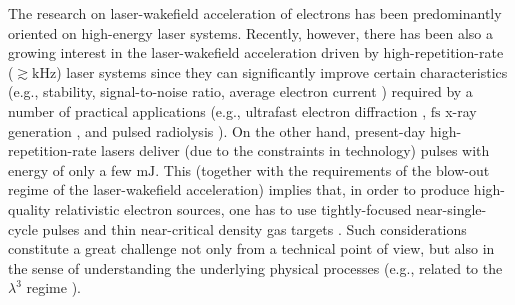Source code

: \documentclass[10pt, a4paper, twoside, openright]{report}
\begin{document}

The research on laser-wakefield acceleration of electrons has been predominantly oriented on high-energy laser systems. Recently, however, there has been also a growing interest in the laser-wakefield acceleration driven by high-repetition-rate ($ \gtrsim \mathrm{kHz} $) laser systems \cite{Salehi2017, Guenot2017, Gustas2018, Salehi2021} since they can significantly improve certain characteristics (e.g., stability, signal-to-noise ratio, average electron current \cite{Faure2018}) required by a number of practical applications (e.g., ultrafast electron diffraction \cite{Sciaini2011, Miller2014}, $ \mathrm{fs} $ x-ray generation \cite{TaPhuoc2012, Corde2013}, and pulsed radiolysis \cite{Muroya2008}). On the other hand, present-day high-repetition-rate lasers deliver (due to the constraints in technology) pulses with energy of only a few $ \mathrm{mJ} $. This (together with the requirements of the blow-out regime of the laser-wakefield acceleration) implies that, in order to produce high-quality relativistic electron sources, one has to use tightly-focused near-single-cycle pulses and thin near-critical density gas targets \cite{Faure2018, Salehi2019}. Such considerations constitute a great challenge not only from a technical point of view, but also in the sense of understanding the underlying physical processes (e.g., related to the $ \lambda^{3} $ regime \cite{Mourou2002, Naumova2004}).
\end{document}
***
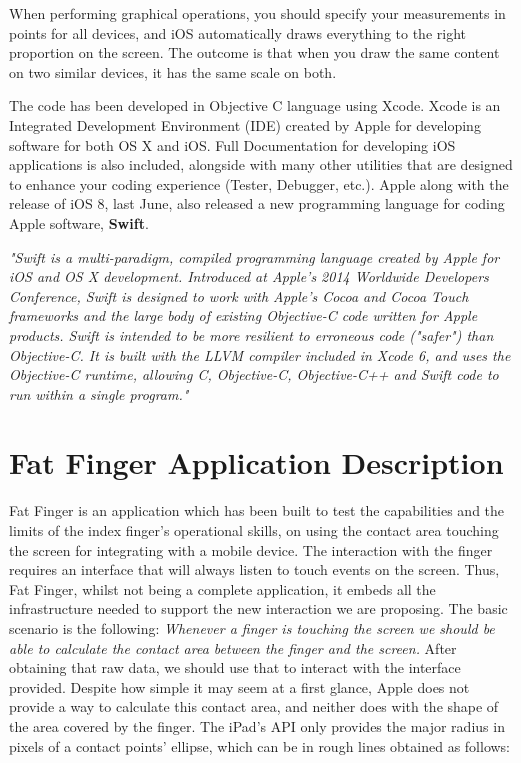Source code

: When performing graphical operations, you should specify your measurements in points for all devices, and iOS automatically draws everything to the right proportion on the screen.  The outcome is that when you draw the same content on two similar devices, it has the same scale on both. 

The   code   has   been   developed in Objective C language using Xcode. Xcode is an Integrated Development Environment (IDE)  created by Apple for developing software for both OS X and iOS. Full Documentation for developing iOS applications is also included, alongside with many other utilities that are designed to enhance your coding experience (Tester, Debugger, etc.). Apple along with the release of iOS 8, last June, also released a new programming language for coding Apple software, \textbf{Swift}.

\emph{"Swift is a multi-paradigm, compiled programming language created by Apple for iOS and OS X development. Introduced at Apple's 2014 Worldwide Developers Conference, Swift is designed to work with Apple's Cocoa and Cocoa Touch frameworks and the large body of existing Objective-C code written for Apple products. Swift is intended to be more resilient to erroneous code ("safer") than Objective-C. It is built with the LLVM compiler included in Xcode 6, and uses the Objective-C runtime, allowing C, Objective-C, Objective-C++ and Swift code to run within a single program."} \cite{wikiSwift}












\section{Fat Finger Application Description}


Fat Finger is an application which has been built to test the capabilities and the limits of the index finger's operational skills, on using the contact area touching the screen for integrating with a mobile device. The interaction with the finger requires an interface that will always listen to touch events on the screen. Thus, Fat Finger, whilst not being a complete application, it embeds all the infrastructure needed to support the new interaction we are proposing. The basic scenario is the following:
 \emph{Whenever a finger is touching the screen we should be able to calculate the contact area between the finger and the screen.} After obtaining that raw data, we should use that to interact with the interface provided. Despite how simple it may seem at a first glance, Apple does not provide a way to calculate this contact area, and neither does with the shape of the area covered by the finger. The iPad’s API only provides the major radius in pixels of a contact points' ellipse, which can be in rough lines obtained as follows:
***
Every line in the records above that holds "screen" counts once; state the total and nothing else.

3